Values obtained are shown blow,

$\text{For},\frac{{\varphi }_v{V}_u}{A_w}=18\text{ksi,}\frac{a}{h}=1.05$

By interpolation calculate the value of $\text{a}$,

$\frac{{\varphi }_v{V}_u}{A_w}=18\text{ksi}$

$\begin{array}{l}\frac{a}{h}=1.05\\ a=1.05\times h\\ a=1.05\times 83\\ a=87.15\text{in}\end{array}$

Use the value $a=87.15\text{in}$ which we can add to the distance of the next stiffener.

We can use next stiffener will be used at $\text{96+87}\text{.15in=180}\text{.15}$.

Calculate distance remaining concentrated load.

$\begin{array}{l}\text{d=16}\left(b_f\right)\text{-180}\text{.15in}\\ \text{d=16}\left(12\right)\text{-180}\text{.15in}\\ \text{d=}11.85\text{in}\end{array}$

Calculate shear strength $\text{16in}$ from the left end is given by,

$\begin{array}{l}{V}_{u4}=V_u-2\left(66\right)-P_u\\ V_{u4}=284.92-2\left(66\right)-112\\ V_{u4}=40.9\text{kips}\end{array}$

Calculate the required shear $\text{16in}$ from left end.

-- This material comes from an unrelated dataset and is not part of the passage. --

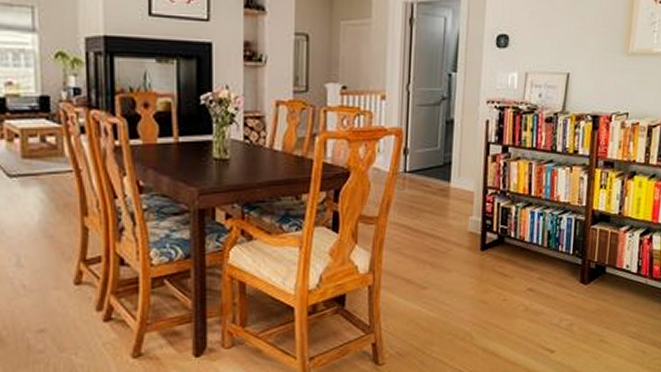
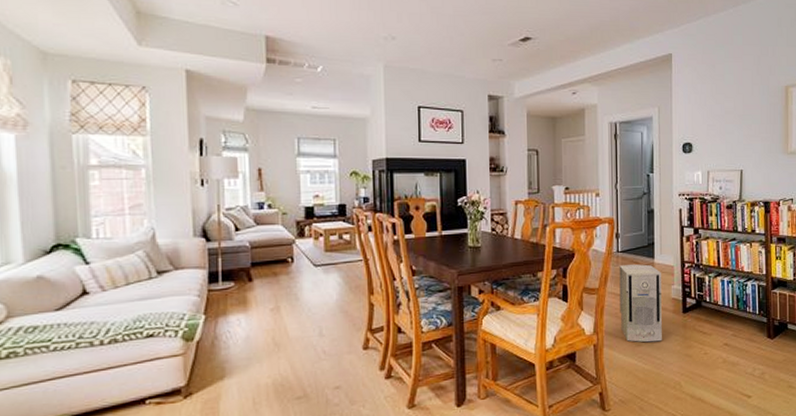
air purifier: none [403,188,458,285] -> present [619,264,662,343]

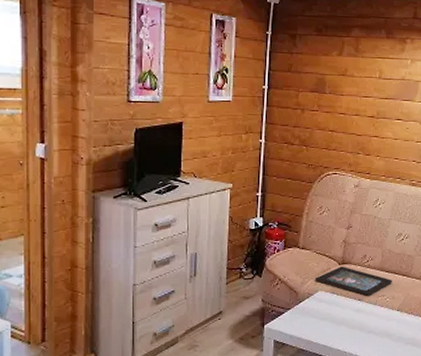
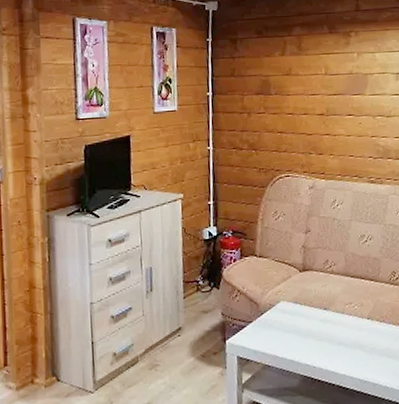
decorative tray: present [314,266,392,297] -> none [275,273,359,305]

$\begin{array}{l}\frac{{\varphi }_v{V}_u}{A_w}=\frac{V_{u4}}{A_w}\\ \frac{{\varphi }_v{V}_u}{A_w}=\frac{16}{8.438}\\ \frac{{\varphi }_v{V}_u}{A_w}=1.896\text{ksi}\end{array}$

$\begin{array}{l}\frac{a}{h}=\frac{16\times b_f}{45\text{in}}\\ \frac{a}{h}=\frac{16\times 12\text{in}}{45\text{in}}\\ \frac{a}{h}=4.267>3\end{array}$

Conclusion:

Therefore, girder size of $\frac{1}{2}\text{in}\times 83\text{in}$ web and $1\frac{1}{2}\text{in}\times 24\text{in}$ flanges should be used.